▶ _Activity_
Rewrite the paragraph beginning "William Cleghorn (1718 – August 1754)" in the William Cleghorn biography below as a short bulleted list that keeps its main facts.

▶ _Given passage_
*****
- Born: 1718 (baptism 8 May 1719) Edinburgh, Scotland
- Died: 1754

Philosophical work
- Era: 18th-century philosophy
- Region: Western Philosophy
- School: Empiricism, Scottish Enlightenment
- Main interests: Political philosophy, Moral philosophy

= William Cleghorn =

British philosopher

William Cleghorn (1718 – August 1754) was a British philosopher. He was born to a successful Scottish brewer, Hugh Cleghorn, and Jean Hamilton, and died in 1754, aged 36. William Cleghorn held the Chair of Pneumatics and Moral Philosophy at the University of Edinburgh from 1745 until his death in 1754. Four volumes of notes on Cleghorn's lectures on moral philosophy from 1746 to 1747 are stored at the University of Edinburgh library.

==Cleghorn: David Hume's rival==
Cleghorn is primarily remembered for being a rival of the more famous philosopher David Hume. In 1744 and 1745, Hume and Cleghorn were competing candidates for the position of Chair of Pneumatics and Moral Philosophy at the University of Edinburgh. Hume was arguably the better of the two candidates. However, the town council appointed Cleghorn to the position on 5 June 1745. Hume was an atheist, and it is known that many of the ministers of Edinburgh opposed his appointment to the chair's position, and petitioned the town council, describing Hume as amoral, an atheist, and a sceptic. It has been suggested that a clique of people who disliked Hume's personal beliefs arranged for Cleghorn to be given the chair's position at the university. However, some historians believe that Cleghorn was appointed to the position, not because of rivalry based on personal beliefs, but rather because of rivalry between two competing schools of thought on moral philosophy.
*****
▶ _Stored data_
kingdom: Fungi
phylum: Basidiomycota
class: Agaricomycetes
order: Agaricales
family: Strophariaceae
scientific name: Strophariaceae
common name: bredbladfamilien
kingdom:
*****
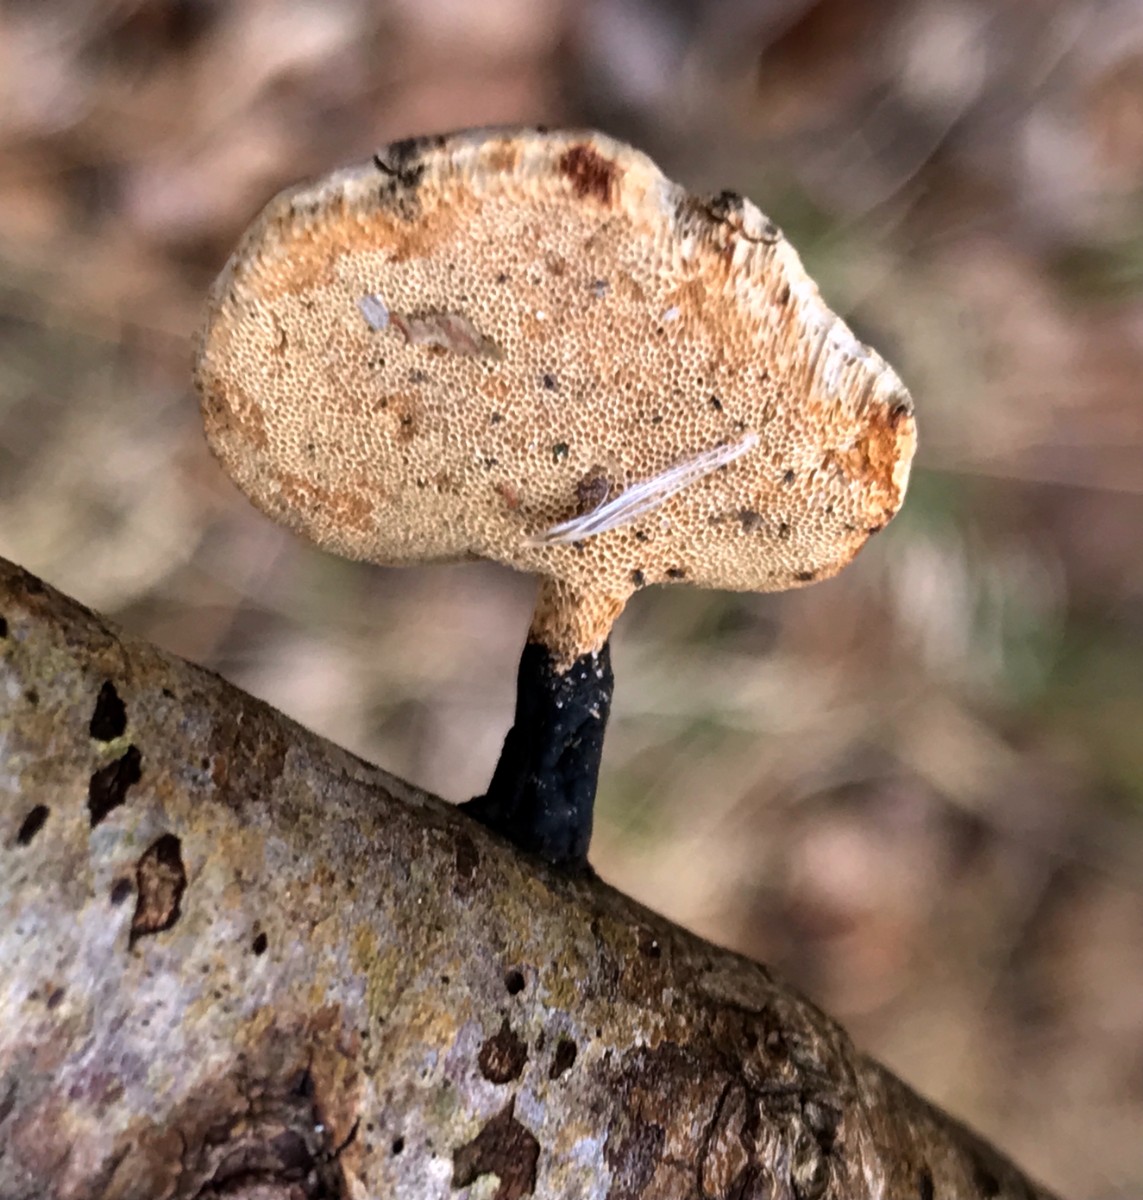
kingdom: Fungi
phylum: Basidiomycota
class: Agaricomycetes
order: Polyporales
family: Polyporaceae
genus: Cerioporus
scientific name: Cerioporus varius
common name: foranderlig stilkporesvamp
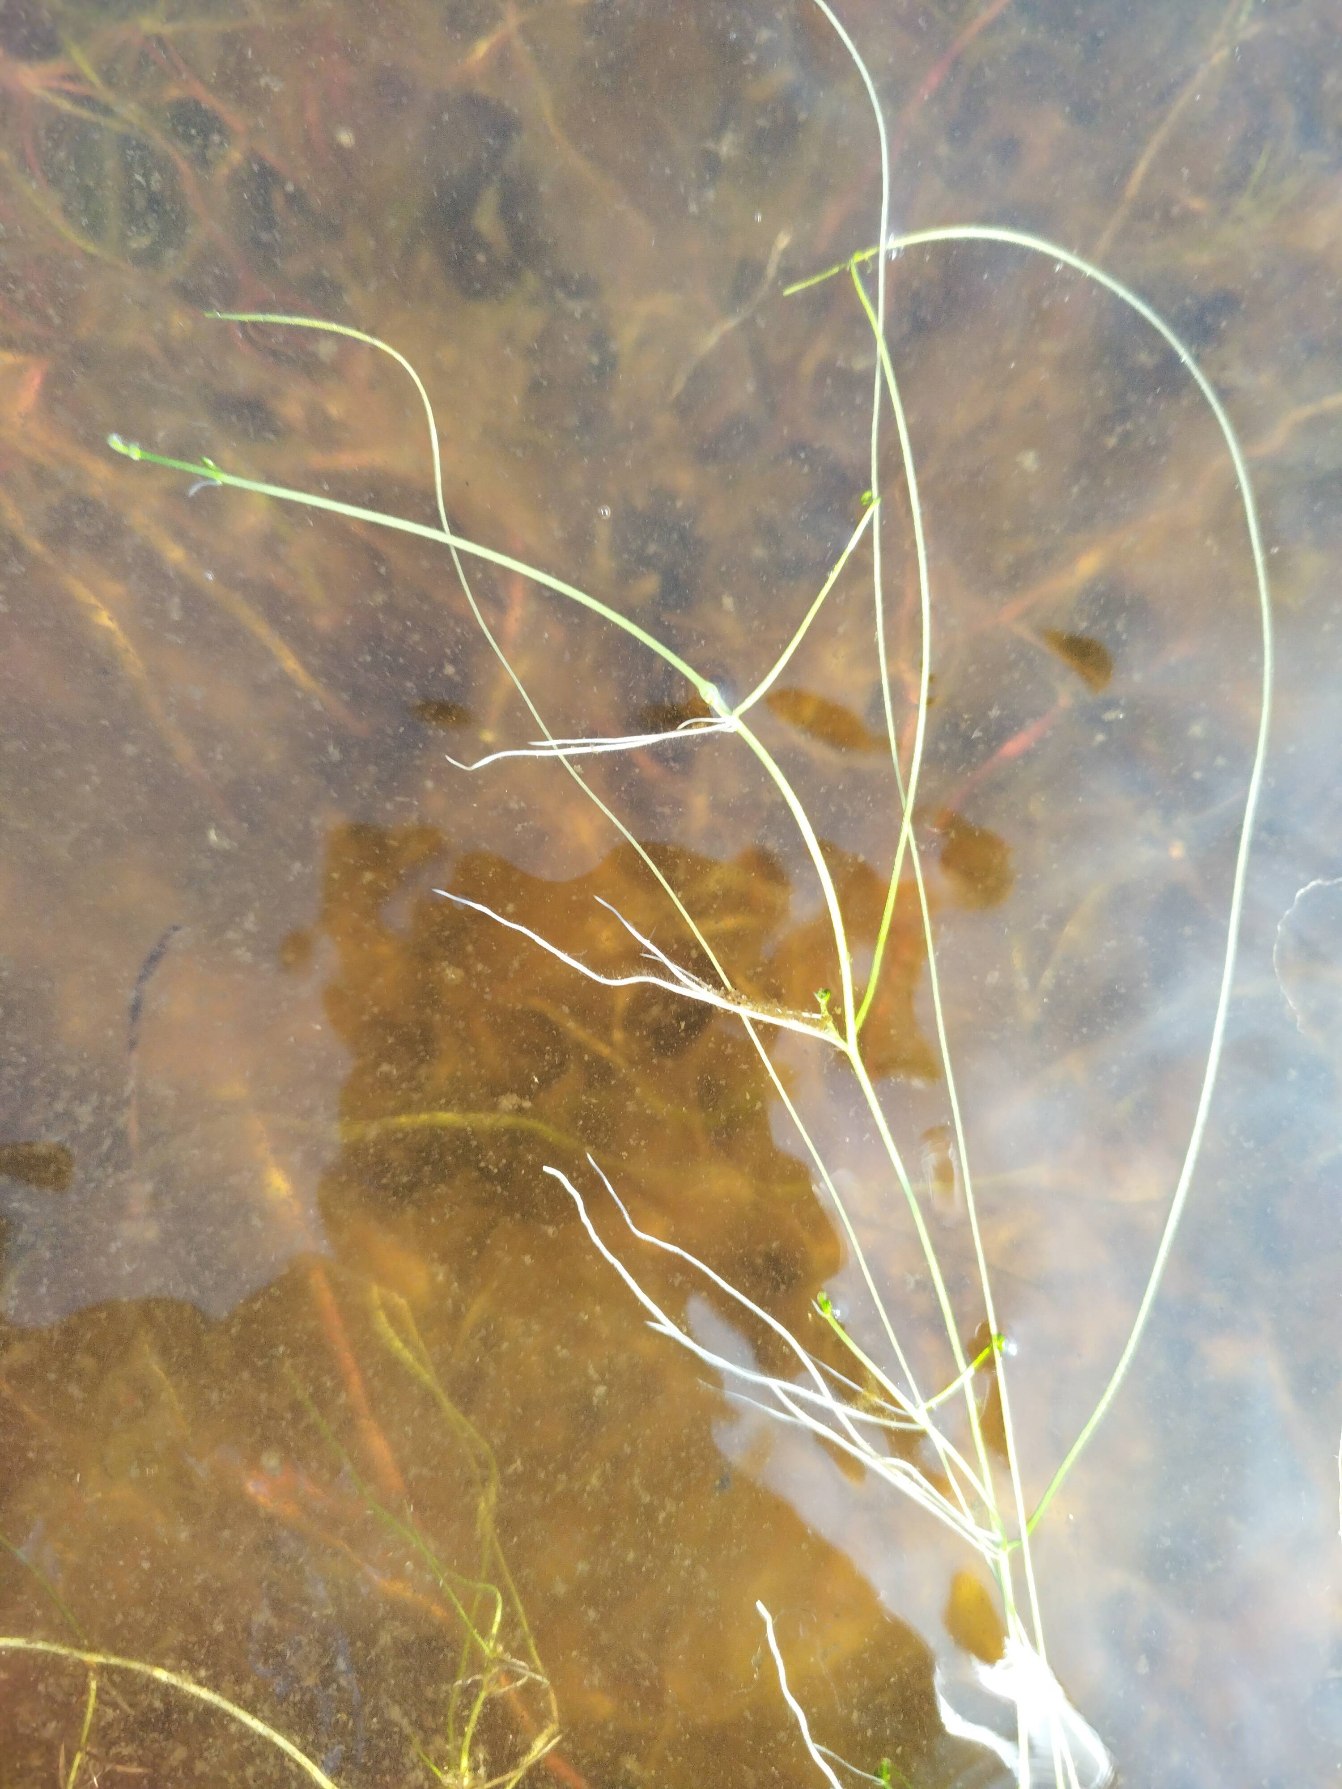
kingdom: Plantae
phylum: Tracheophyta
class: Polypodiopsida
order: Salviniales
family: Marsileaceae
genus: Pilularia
*****
▶ _Task result_
- William Cleghorn (1718 – August 1754) was a British philosopher.
- His parents were Hugh Cleghorn, a successful Scottish brewer, and Jean Hamilton.
- He died in 1754, aged 36.
- From 1745 until his death, he held the Chair of Pneumatics and Moral Philosophy at the University of Edinburgh.
- The University of Edinburgh library holds four volumes of notes on his 1746–1747 lectures on moral philosophy.